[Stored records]

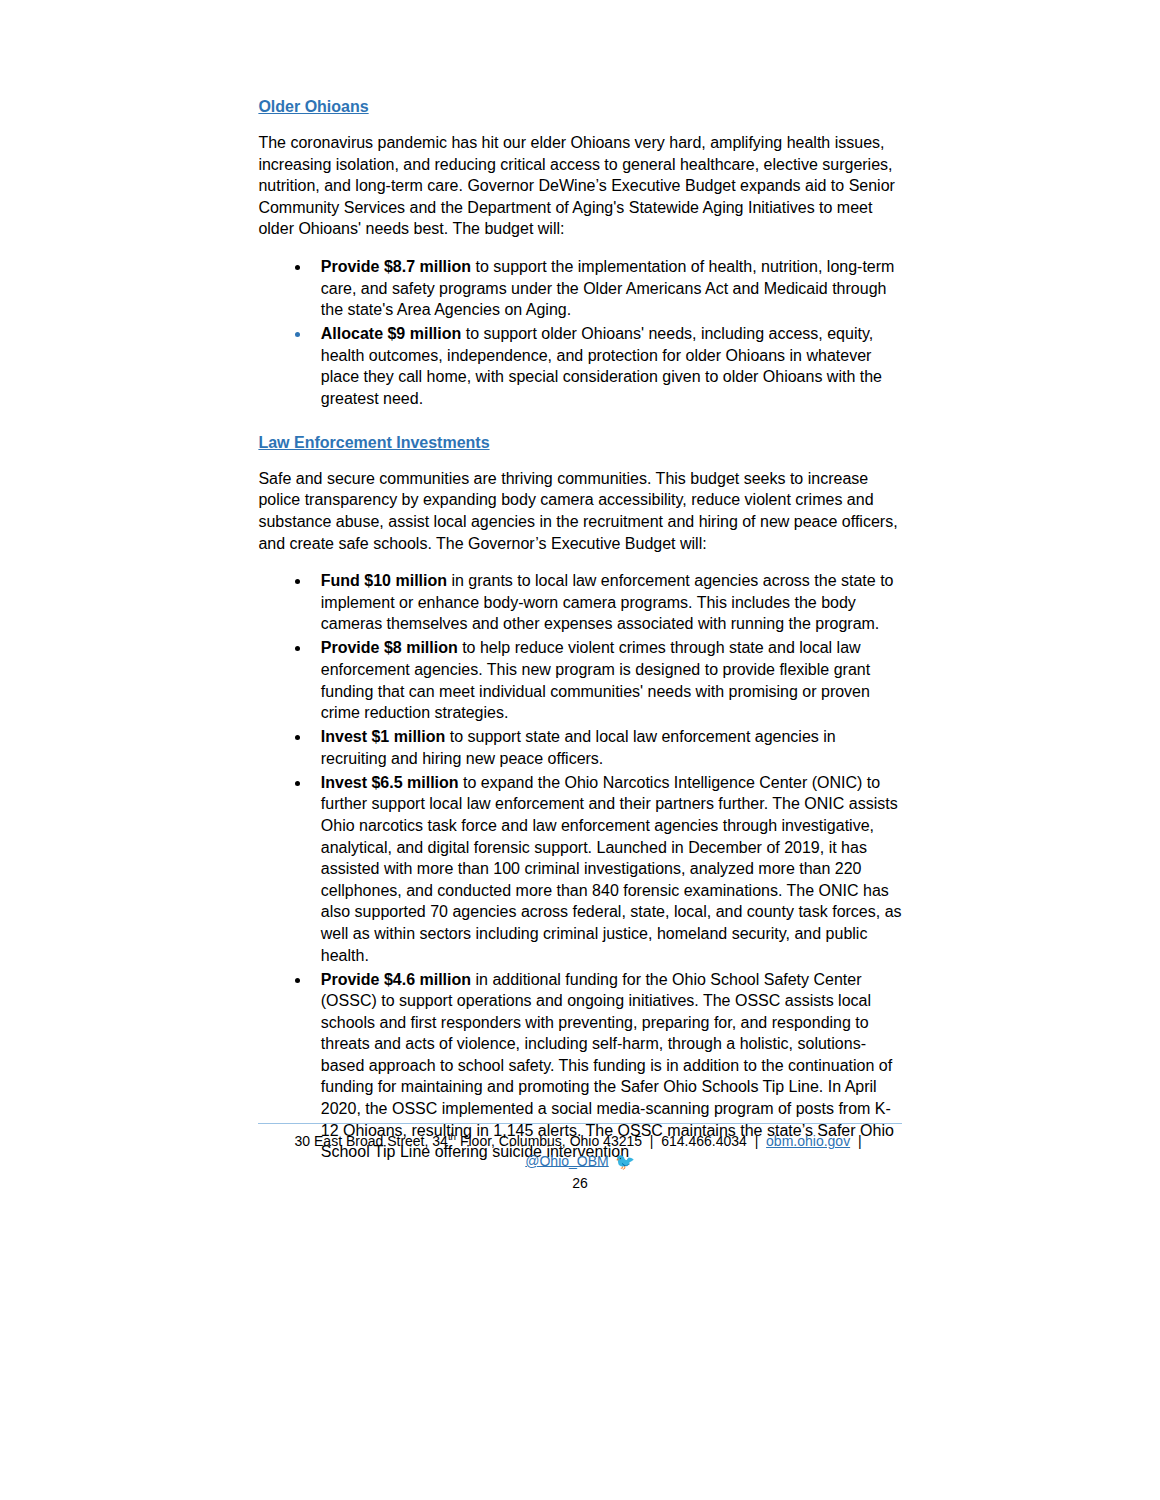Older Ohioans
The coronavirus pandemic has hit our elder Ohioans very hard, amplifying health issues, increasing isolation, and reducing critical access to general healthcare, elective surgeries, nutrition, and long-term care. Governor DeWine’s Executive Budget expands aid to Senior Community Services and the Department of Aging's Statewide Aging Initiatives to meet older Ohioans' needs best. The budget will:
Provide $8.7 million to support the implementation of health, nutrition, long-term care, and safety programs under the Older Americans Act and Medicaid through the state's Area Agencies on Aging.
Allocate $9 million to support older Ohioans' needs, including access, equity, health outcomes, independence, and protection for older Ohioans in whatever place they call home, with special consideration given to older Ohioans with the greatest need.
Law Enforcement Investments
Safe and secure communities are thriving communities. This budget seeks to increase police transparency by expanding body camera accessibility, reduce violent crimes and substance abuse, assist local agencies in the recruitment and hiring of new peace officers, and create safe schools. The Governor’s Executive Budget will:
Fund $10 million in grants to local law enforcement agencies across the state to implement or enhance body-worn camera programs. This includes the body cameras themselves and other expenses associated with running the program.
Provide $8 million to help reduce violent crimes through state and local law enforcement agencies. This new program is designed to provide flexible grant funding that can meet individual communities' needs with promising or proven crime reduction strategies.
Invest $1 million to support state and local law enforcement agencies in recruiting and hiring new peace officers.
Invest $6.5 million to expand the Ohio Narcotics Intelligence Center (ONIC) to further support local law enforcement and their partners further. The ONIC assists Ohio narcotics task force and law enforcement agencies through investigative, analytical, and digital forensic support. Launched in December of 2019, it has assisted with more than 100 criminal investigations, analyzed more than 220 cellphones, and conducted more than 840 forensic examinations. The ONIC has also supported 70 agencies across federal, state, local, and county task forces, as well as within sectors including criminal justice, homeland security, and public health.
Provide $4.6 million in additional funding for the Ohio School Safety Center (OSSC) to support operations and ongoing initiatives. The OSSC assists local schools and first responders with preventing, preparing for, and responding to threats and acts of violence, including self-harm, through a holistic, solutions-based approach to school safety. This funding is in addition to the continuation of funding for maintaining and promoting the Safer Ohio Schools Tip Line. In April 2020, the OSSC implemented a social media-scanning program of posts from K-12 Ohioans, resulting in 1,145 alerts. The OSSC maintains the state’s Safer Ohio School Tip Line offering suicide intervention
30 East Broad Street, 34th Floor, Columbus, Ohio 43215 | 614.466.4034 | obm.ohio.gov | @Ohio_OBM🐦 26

◆ Prompt ◆
Copy word for word each line of the data above, from the first through the one containing "Invest $1 million", and include no pictures.

◆ Solution to this task ◆
Older Ohioans
The coronavirus pandemic has hit our elder Ohioans very hard, amplifying health issues, increasing isolation, and reducing critical access to general healthcare, elective surgeries, nutrition, and long-term care. Governor DeWine’s Executive Budget expands aid to Senior Community Services and the Department of Aging's Statewide Aging Initiatives to meet older Ohioans' needs best. The budget will:
Provide $8.7 million to support the implementation of health, nutrition, long-term care, and safety programs under the Older Americans Act and Medicaid through the state's Area Agencies on Aging.
Allocate $9 million to support older Ohioans' needs, including access, equity, health outcomes, independence, and protection for older Ohioans in whatever place they call home, with special consideration given to older Ohioans with the greatest need.
Law Enforcement Investments
Safe and secure communities are thriving communities. This budget seeks to increase police transparency by expanding body camera accessibility, reduce violent crimes and substance abuse, assist local agencies in the recruitment and hiring of new peace officers, and create safe schools. The Governor’s Executive Budget will:
Fund $10 million in grants to local law enforcement agencies across the state to implement or enhance body-worn camera programs. This includes the body cameras themselves and other expenses associated with running the program.
Provide $8 million to help reduce violent crimes through state and local law enforcement agencies. This new program is designed to provide flexible grant funding that can meet individual communities' needs with promising or proven crime reduction strategies.
Invest $1 million to support state and local law enforcement agencies in recruiting and hiring new peace officers.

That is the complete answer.